Reference: “Molecular mimicry in multisystem inflammatory syndrome in children” by Aaron Bodansky, Robert C. Mettelman, Joseph J. Sabatino Jr, Sara E. Vazquez, Janet Chou, Tanya Novak, Kristin L. Moffitt, Haleigh S. Miller, Andrew F. Kung, Elze Rackaityte, Colin R. Zamecnik, Jayant V. Rajan, Hannah Kortbawi, Caleigh Mandel-Brehm, Anthea Mitchell, Chung-Yu Wang, Aditi Saxena, Kelsey Zorn, David J. L. Yu, Mikhail V. Pogorelyy, Walid Awad, Allison M. Kirk, James Asaki, John V. Pluvinage, Michael R. Wilson, Laura D. Zambrano, Angela P. Campbell, Overcoming COVID-19 Network Investigators, Paul G. Thomas, Adrienne G. Randolph, Mark S. Anderson and Joseph L. DeRisi, 7 August 2024, Nature.

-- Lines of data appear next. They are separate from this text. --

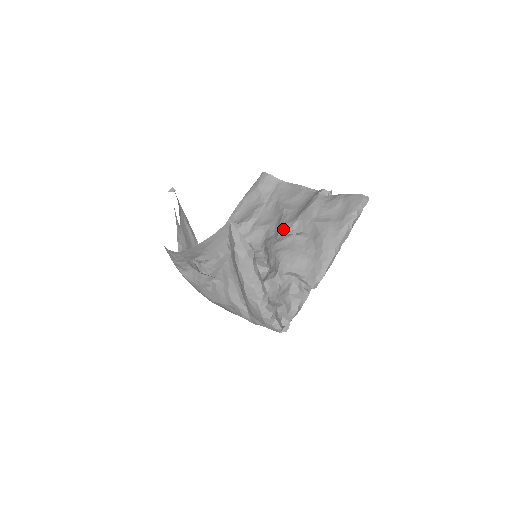
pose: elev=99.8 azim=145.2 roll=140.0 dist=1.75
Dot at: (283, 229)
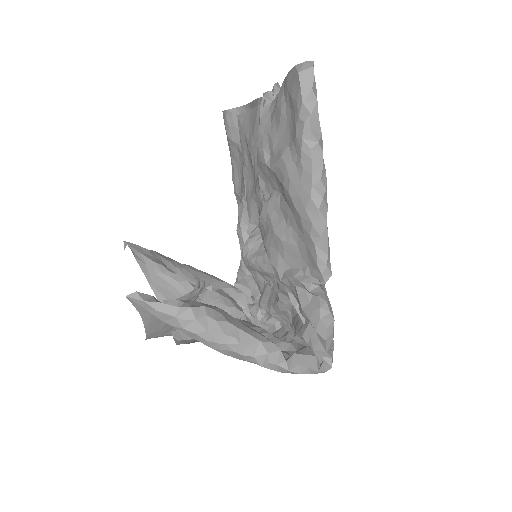
Dot at: (256, 199)
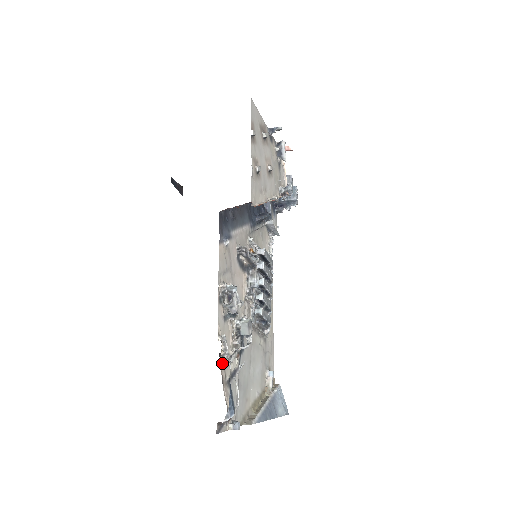
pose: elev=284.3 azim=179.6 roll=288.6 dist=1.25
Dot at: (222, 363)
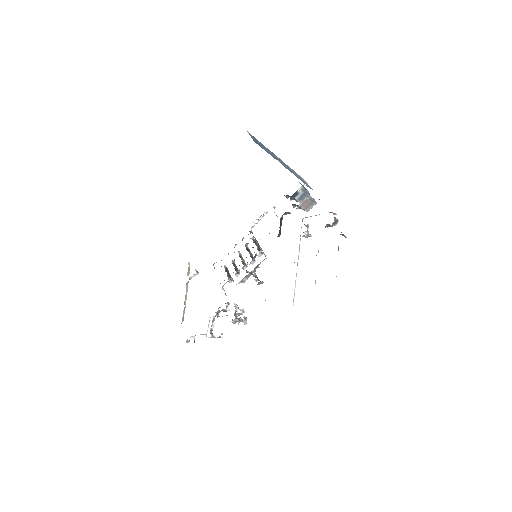
Dot at: occluded
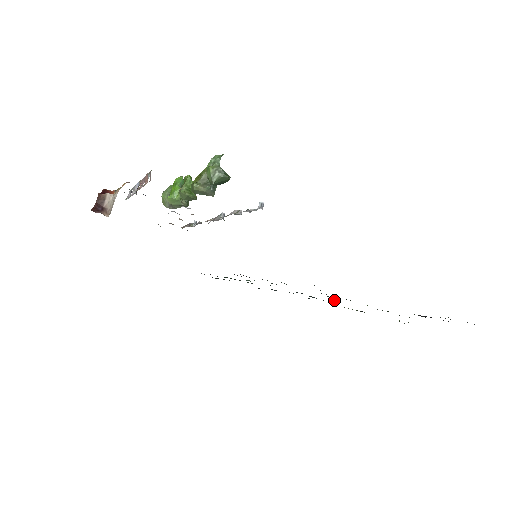
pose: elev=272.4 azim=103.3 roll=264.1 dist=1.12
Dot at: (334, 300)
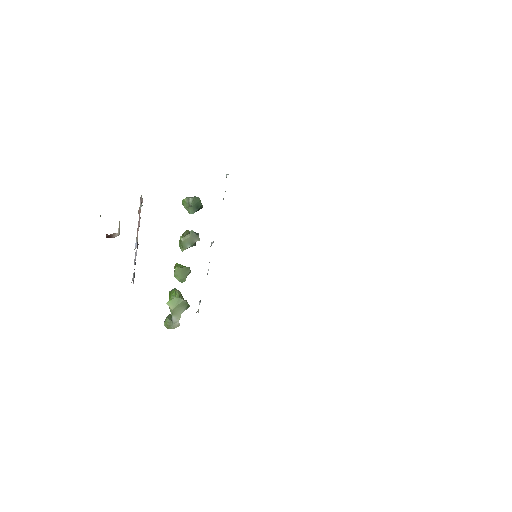
Dot at: occluded
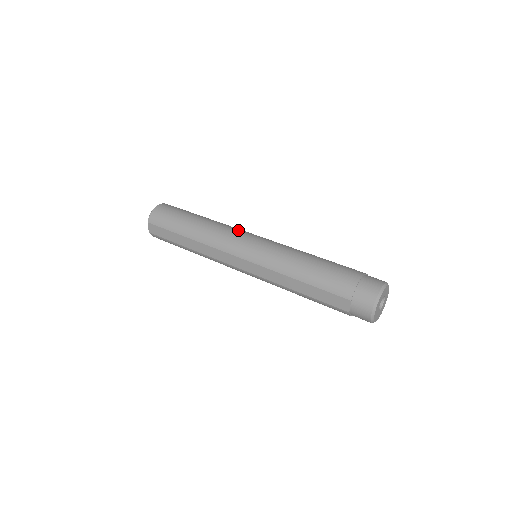
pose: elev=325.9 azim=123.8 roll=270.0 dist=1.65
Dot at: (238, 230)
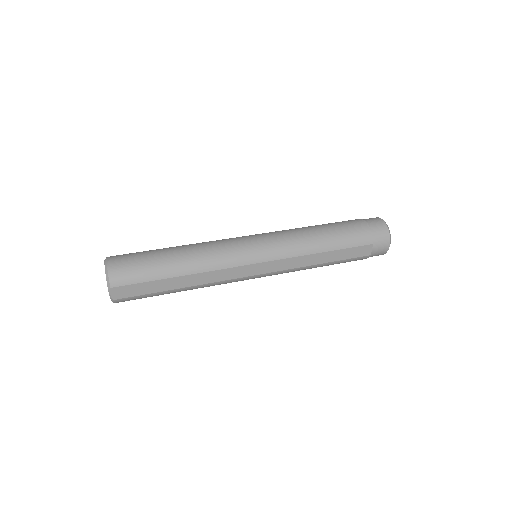
Dot at: (229, 240)
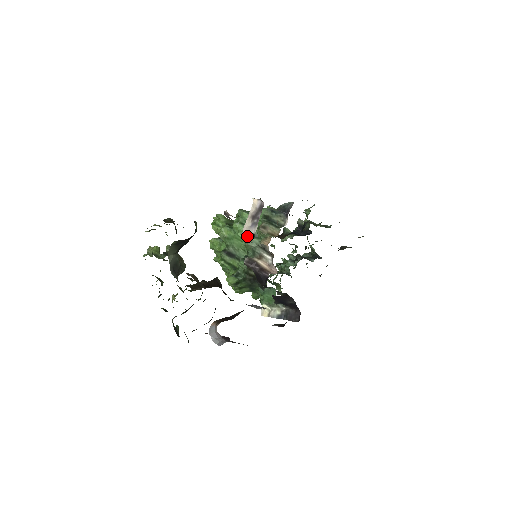
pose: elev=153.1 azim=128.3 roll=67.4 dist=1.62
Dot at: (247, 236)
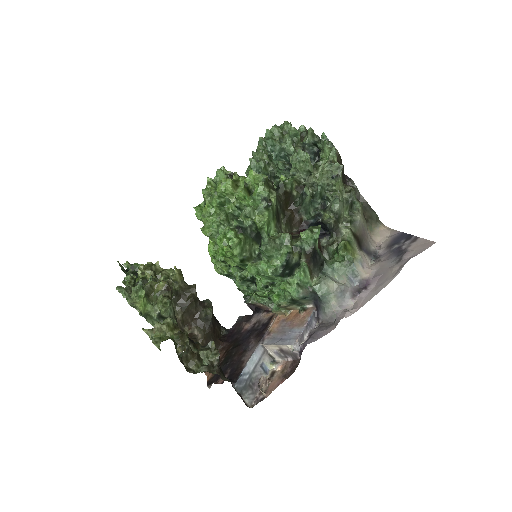
Dot at: (260, 281)
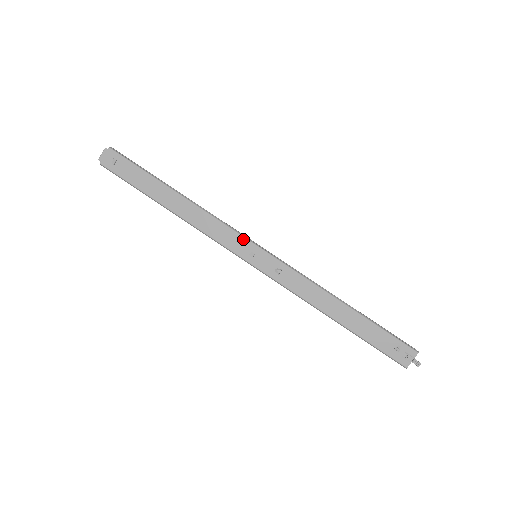
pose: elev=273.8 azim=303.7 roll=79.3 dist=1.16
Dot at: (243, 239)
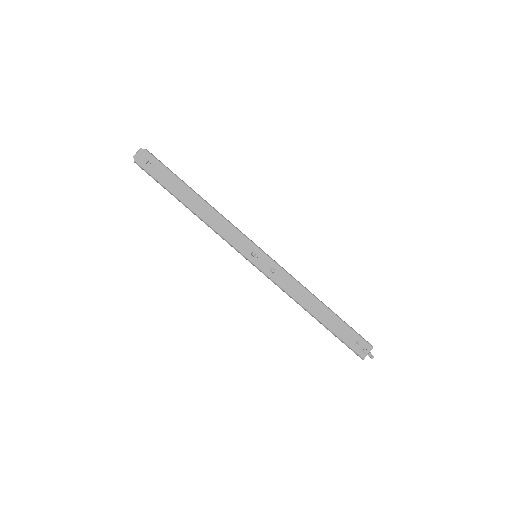
Dot at: (248, 241)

DOI: 10.1038/s41586-024-07722-4

The study was supported by the Pediatric Scientist Development Program and the Eunice Kennedy Shriver National Institute of Child Health and Human Development (K12-HD000850), the Centers for Disease Control and Prevention (75D30120C07725, 75D30121C10297 and 75D30122C13330), the National Institute of Allergy and Infectious Diseases (R01AI154470, 5R01AI154470-03, 2R01AI136514-06, and 3P01AI165077-01S1 ), the Ruth L. Kirschstein National Research Service Award Individual Postdoctoral Fellowship award (F32AI157296), and ALSAC, the fundraising awareness organization of St. Jude.